Work instruction 1> According to the court opinion below, on what date did the Department issue its determination that the properties were in neither exempt ownership nor exempt use?

Excerpted text>
==*==

Nos. 2—01—0900, 2—01—0901 cons.

Opinion filed February 13, 2003.

*853Lisa Madigan, Attorney General, of Chicago (Joel D. Bertocchi, Solicitor General, and Mary E. Welsh and Brett E. Legner, Assistant Attorneys General, of counsel), for appellant.

Patrick W. Hayes and James E. Tuneberg, both of Guyer & Enichen, P.C., of Rockford, for appellees.

JUSTICE BOWMAN

delivered the opinion of the court;

David and Susan Swank (Swanks) and Leonard and Shirley Wilde (Wildes) applied for property tax exemptions pursuant to section 15 — 35 of the Property Tax Code (Code) on the grounds that their respective properties were used for educational purposes. 35 ILCS 200/15 — 35 (West 2000). The Department of Revenue of the State of Illinois (Department) denied these applications, and both parties sought judicial review.

The circuit court reversed the Department’s decision and held the properties to be tax exempt. The Department appeals, arguing that the subject properties were “used with a view to profit” (35 ILCS 200/ 15 — 35 (West 2000)) and therefore not entitled to property tax exemptions. For the following reasons, we reverse the circuit court’s decision and reinstate the Department’s finding that the properties were not entitled to property tax exemptions.

I. Background

On November 2, 1998, the Swanks applied for a property tax exemption pursuant to section 15 — 35 of the Code on the grounds that the property was used for educational purposes. 35 ILCS 200/15 — 35 (West 2000). On November 3, 1998, the Wildes applied for a property tax exemption based on the same grounds. The administrative law judge (ALJ) reviewed the applications submitted by the Swanks and Wildes and recommended to the Department that the requested exemptions be denied. On March 11, 1999, the Department issued a determination finding that the subject properties were in neither exempt ownership nor exempt use. Subsequently, the Swanks and the Wildes filed a timely notice of appeal of this denial and presented evidence at a formal administrative hearing. On August 15, 2001, the Department adopted the hearing officer’s recommendation and denied *854the applications for property tax exemptions submitted by the Swanks and the Wildes.

The findings of the ALJ, adopted by the Department, are not in dispute. The Swanks were the sole beneficiaries of a land trust that holds title to the property identified as Winnebago County parcel index 203B-395. The Swanks were also the sole shareholders and directors of Swank Educational Enterprises, an Illinois for-profit corporation, incorporated under the Business Corporation Act of 1983 (805 ILCS 5/1.01 (West 2000)). Swank Educational Enterprises did business as Rockford Business College (RBC) throughout 1998. RBC provided a number of scholastic programs and courses of study and was authorized to grant associate degrees to enrolled students. RBC was accredited by the Accredited Council of Independent Colleges and Schools and certified by and registered with the Illinois State Board of Higher Education and the Illinois State Board of Education. The Swanks were the directors of RBC and approved all expenditures made in the ordinary course of RBC’s business. These expenses, including necessary equipment repairs and property taxes, were paid out of an account funded by RBC’s tuition revenues. RBC was organized and operated exclusively for educational purposes, and the subject property was used for no purpose other than as a venue for RBC.

==*==

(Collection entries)

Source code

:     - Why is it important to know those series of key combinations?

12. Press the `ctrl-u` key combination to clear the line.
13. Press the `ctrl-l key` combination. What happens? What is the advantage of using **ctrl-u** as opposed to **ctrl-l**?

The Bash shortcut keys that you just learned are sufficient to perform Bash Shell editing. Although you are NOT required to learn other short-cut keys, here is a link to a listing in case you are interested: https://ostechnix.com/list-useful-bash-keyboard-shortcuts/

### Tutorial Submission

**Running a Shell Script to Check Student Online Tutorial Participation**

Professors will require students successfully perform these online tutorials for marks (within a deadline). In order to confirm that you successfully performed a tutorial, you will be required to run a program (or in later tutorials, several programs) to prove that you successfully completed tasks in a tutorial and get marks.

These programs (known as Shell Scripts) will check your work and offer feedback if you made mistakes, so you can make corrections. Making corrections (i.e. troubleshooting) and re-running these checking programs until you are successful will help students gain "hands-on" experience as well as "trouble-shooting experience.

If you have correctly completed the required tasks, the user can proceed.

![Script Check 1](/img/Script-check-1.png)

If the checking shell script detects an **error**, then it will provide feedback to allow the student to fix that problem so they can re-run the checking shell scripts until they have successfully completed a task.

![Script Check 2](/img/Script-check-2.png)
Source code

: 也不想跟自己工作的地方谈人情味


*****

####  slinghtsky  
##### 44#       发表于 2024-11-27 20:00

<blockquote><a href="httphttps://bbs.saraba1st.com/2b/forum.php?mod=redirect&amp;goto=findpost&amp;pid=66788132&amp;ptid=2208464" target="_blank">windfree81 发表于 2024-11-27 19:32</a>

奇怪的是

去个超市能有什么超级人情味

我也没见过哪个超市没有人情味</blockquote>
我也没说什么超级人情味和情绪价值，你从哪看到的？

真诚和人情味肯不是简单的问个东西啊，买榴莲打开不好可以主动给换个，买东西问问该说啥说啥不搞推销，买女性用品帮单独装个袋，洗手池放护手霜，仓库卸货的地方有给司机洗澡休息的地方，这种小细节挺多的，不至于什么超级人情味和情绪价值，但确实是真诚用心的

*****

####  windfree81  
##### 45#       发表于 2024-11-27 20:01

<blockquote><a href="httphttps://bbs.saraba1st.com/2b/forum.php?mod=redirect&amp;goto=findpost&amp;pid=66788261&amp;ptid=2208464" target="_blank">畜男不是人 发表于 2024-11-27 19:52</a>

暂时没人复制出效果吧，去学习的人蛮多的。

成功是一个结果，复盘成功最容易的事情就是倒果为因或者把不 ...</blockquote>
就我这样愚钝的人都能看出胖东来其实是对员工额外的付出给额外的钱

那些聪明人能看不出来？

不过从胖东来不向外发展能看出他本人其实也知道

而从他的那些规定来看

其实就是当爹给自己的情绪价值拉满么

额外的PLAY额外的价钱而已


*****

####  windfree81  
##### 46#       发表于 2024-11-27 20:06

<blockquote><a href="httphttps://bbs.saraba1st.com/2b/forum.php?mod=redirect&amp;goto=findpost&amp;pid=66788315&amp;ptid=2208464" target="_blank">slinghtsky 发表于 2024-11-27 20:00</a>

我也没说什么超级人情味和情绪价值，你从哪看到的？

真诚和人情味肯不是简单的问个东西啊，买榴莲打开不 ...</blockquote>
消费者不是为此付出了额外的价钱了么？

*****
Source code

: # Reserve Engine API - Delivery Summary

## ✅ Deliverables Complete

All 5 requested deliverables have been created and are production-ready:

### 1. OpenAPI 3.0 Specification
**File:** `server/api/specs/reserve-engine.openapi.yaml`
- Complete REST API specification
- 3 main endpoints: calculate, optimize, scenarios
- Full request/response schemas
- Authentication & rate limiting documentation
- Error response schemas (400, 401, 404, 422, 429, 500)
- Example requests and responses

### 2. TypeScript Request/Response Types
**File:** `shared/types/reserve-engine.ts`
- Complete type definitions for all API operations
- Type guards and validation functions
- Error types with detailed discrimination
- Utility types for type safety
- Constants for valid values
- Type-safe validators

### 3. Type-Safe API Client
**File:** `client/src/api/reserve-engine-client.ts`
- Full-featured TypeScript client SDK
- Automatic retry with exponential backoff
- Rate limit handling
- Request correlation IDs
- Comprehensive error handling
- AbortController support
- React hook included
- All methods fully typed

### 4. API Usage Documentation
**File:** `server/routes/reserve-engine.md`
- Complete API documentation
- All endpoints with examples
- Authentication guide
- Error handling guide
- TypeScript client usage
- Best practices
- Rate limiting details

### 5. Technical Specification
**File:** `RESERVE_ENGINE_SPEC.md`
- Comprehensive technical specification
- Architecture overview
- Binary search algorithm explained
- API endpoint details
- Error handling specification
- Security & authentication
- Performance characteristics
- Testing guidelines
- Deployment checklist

==*==

Work instruction 2> From the collection entries, copy the lines verbatim, starting with the line containing "真诚和人情味肯不是简单的问个东西啊，买榴莲打开不 ..." and ending with the line containing "All 5 requested".

Answer section 1> March 11, 1999.

Answer section 2>
真诚和人情味肯不是简单的问个东西啊，买榴莲打开不 ...</blockquote>
消费者不是为此付出了额外的价钱了么？

*****
Source code

: # Reserve Engine API - Delivery Summary

## ✅ Deliverables Complete

All 5 requested deliverables have been created and are production-ready:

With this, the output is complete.